= A7 (bar) =

Music venue in New York City

A7 was a club in New York City that between 1981 and 1984, was a main location of the New York hardcore scene. The tiny space was located on the southeast corner of East 7th Street and Avenue A in Manhattan's East Village, and operated by Dave Gibson and Doug Holland. The venue hosted fast punk bands such as The Stimulators and The Violators. Slowly, a hardcore scene of initially about 100 persons formed around the club which spawned bands like Agnostic Front, Antidote, Cro-Mags, Heart Attack, Kraut, Reagan Youth, The Mob, The Abused and Urban Waste who played the A7 regularly, some of them weekly.

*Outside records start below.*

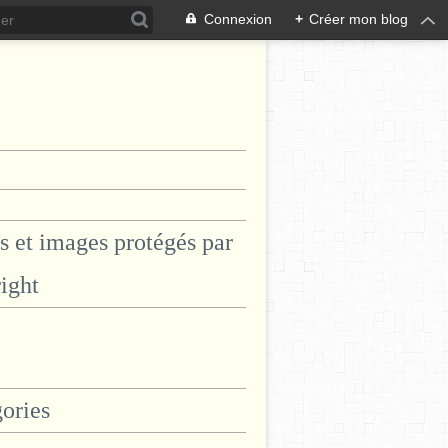
Connexion
+
Créer mon blog
s et images protégés par
ight
ories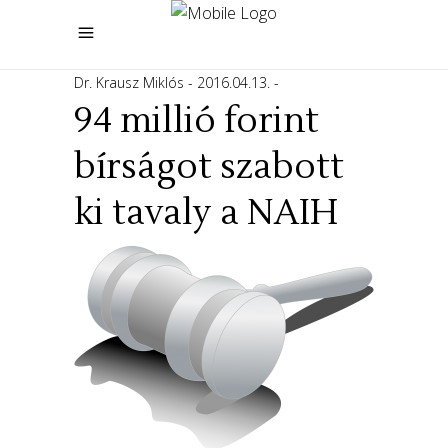
Dr. Krausz Miklós
2016.04.13.
94 millió forint
bírságot szabott
ki tavaly a NAIH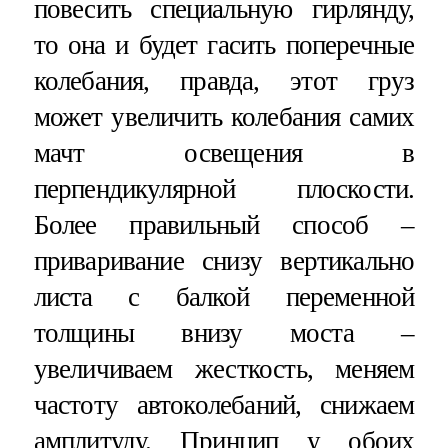
повесить специальную гирлянду,
то она и будет гасить поперечные
колебания, правда, этот груз
может увеличить колебания самих
мачт освещения в
перпендикулярной плоскости.
Более правильный способ –
приваривание снизу вертикально
листа с балкой переменной
толщины внизу моста –
увеличиваем жесткость, меняем
частоту автоколебаний, снижаем
амплитуду. Принцип у обоих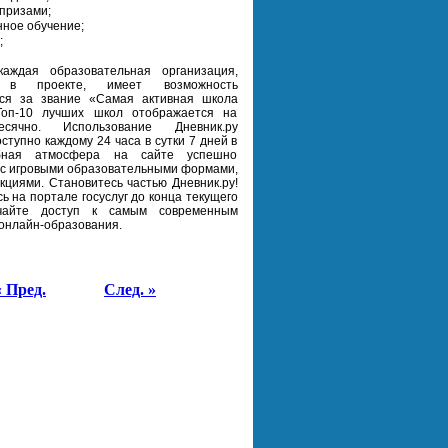
 призами;
ное обучение;
;
каждая образовательная организация,
я в проекте, имеет возможность
ься за звание «Самая активная школа
 Топ-10 лучших школ отображается на
сячно.
Использование Дневник.ру
ступно каждому 24 часа в сутки 7 дней в
бная атмосфера на сайте успешно
 с игровыми образовательными формами,
акциями.
Становитесь частью Дневник.ру!
ь на портале госуслуг до конца текущего
чайте доступ к самым современным
онлайн-образования.
« Пред.
След. »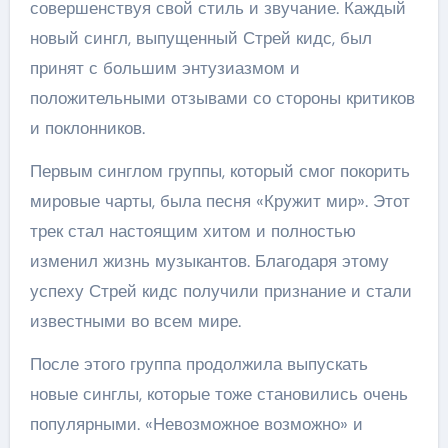
совершенствуя свой стиль и звучание. Каждый
новый сингл, выпущенный Стрей кидс, был
принят с большим энтузиазмом и
положительными отзывами со стороны критиков
и поклонников.
Первым синглом группы, который смог покорить
мировые чарты, была песня «Кружит мир». Этот
трек стал настоящим хитом и полностью
изменил жизнь музыкантов. Благодаря этому
успеху Стрей кидс получили признание и стали
известными во всем мире.
После этого группа продолжила выпускать
новые синглы, которые тоже становились очень
популярными. «Невозможное возможно» и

Although the venue was putting on performances from lesser known New York punk rock and hardcore bands like False Prophets and The High and the Mighty, it became the scene's unofficial headquarters after Bobby Steele began performing at the venue due to being banned from CBGB and Max's Kansas City. It also played host to a fertile jazz and reggae scene during the 1980s.

The success of the club led to the owner opening the 2+2 Club on the intersection of East Houston Street and 2nd Avenue in the summer of 1982. This venue was larger and could host bigger performances.

==Niagara==
In 1997, the venue reopened and is now called Niagara. Bands continually perform in the room that used to be A7. In October 2013, a plaque was hung in the room, marking the space's history.